Yes, but this frame is thick cromoly steel and the hole has a M10 thread.

neptronix said:
I used a derailleur hanger hole in addition to a rack mount hole long ago on a 3000w build.
It worked.

I wouldn't rely on the derailleur hanger hole by itself though.

I would definitely not rely on it itself. I am pulling almost 200 battery amps at 22S, so lots of torque. For the other side I am making a 10mm stainless steel IS2000 mount torque arm.

MadRhino said:
You have enough surface around the dropout to drill and tap 2 screws to add a custom torque plate. Make one each side using 1/4 thick steel plate to cover the actual dropout plates, with the dropout slot longer for extra safety.
That is what I am probably going to do. I think one hole should be okay.
 
hias9 said:
That is what I am probably going to do. I think one hole should be okay.

Better be a strong bolt (high shear strength), since it'll be the only thing containing the torque of a 16kW motor. Maybe a grade 8?
 
Hose clamps and some free steel from behind a store. I like 1/4" steel, angle grinder cut to about 1" x 4", and a few hose clamps!
 
E-HP said:
hias9 said:
That is what I am probably going to do. I think one hole should be okay.

Better be a strong bolt (high shear strength), since it'll be the only thing containing the torque of a 16kW motor. Maybe a grade 8?
One hole could let it move back and forth with torque/regen hits. I always use two, sometimes M6, or chainring bolts when I have enough room.

Your dropouts are thick and solid. Good to hold a lot of power with tight fit torque plates.
 
E-HP said:
hias9 said:
That is what I am probably going to do. I think one hole should be okay.

Better be a strong bolt (high shear strength), since it'll be the only thing containing the torque of a 16kW motor. Maybe a grade 8?

It is not the only thing. There will be a IS2000 mount torque arm on the other side.
I plan to use three 8.8 M6 bolts.

Before I had two-part hose clamp TAs on both sides. It did the job, but the axle was moving a bit inside the dropout.
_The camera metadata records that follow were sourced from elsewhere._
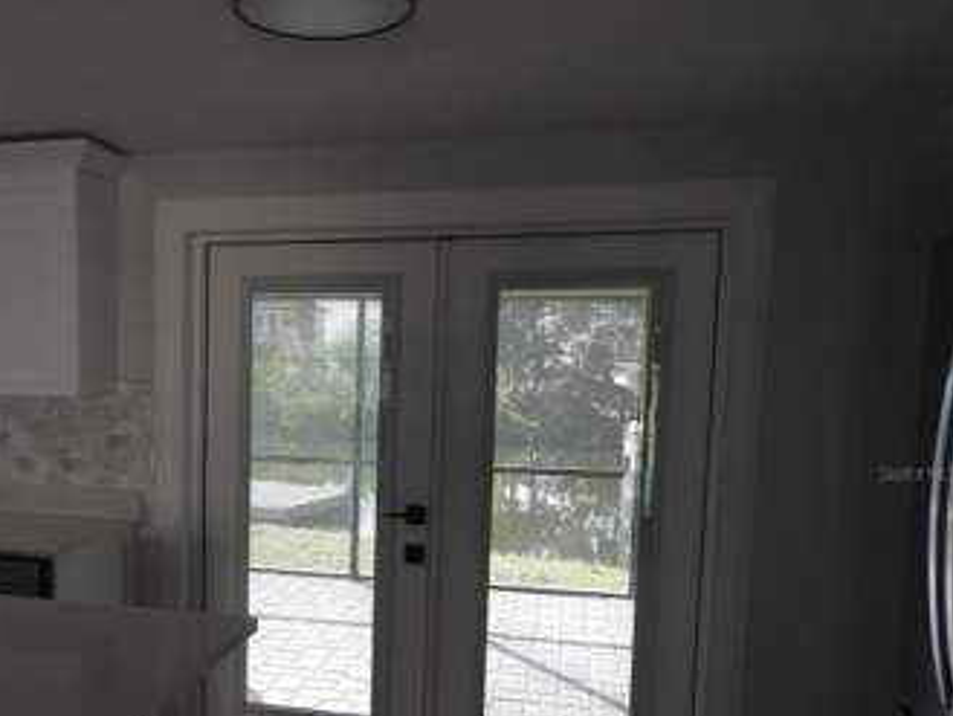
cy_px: 473
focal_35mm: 35
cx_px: 266
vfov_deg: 40.3
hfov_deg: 50.9
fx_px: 964
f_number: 3.3
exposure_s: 1/100
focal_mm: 4.3
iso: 100
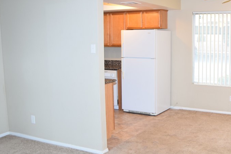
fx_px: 276
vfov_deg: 31.2
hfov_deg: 44.1
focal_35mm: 43
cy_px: 66
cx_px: 169
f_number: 4
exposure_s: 1/60
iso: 500
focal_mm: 18
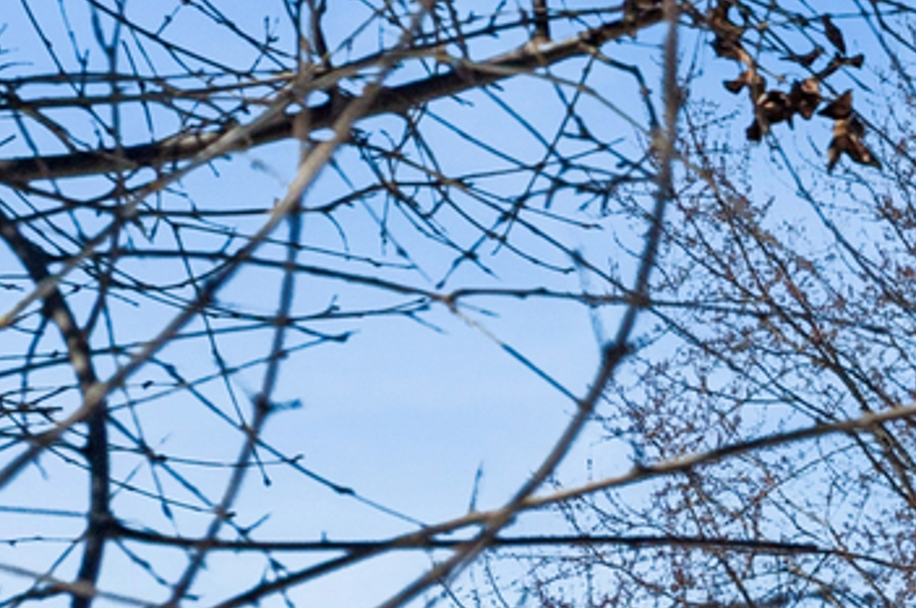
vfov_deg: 10.7
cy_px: 733
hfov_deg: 13.4
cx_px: 2000
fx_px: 3176
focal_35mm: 125
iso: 400
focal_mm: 27
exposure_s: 1/2000
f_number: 8
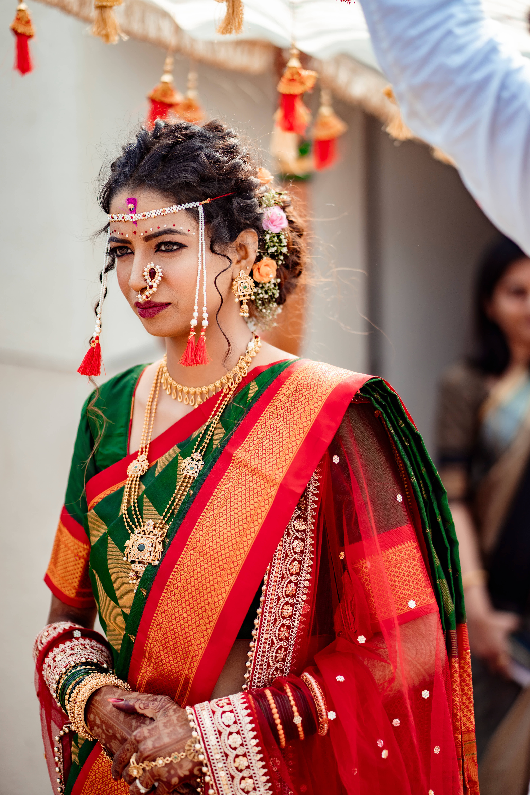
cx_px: 265
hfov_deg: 16.1
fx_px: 1877
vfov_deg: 23.9
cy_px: 398
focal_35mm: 85
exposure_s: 1/2000
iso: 160
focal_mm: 85
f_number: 1.8
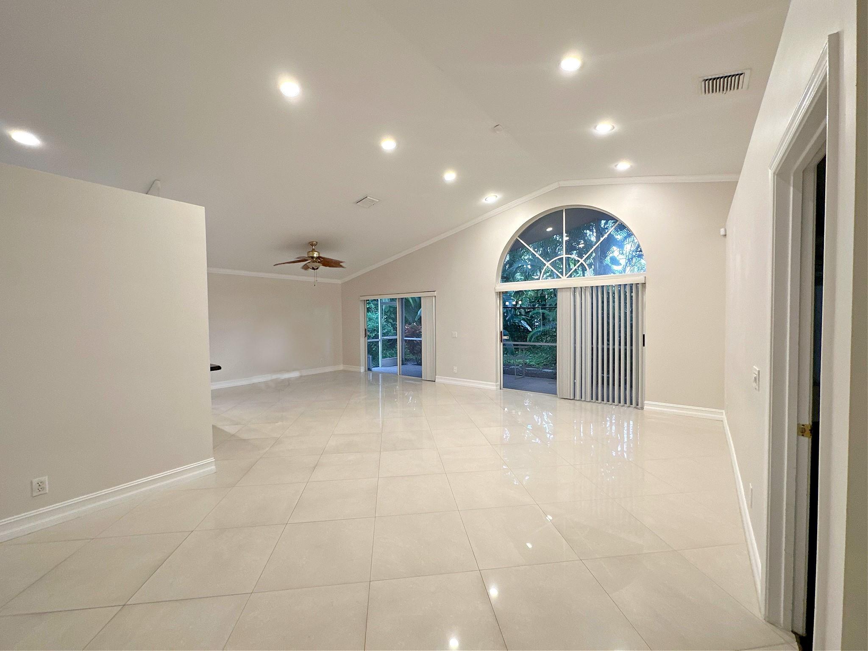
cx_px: 434
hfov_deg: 102.1
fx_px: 351
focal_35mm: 14
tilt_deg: -1.6
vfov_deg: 85.7
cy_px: 326
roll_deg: +0.0
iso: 160
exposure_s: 1/60
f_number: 2.2
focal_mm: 2.22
Would you use washers between the TA and the frame, so the paint will not be damaged?

Do you think it would move around with one bolt on the right side when there is a two bolt TA on the left side? When drilling two holes I think the inner nut on the inside could be a bit close to the chain, but it should work
 
Your frame looks ideal for drilling a hole to bolt on half of the standard front torque arm.

like this. or make your own plate. one on each side. If a regular bolt can't hold it, neither can the metal of your frame. But nothing wrong with the idea of a grade 8 bolt, simply because it won't get its threads smushed when the bike bashes a rock on a trail.

Flat space around the rear dropouts.jpg
 
I used some standard two-part TAs for M16 axles, but the axle can move a bit inside. Better I make my own TAs.
Would you put the TAs directly on the frame or put washers between the frame and the TA?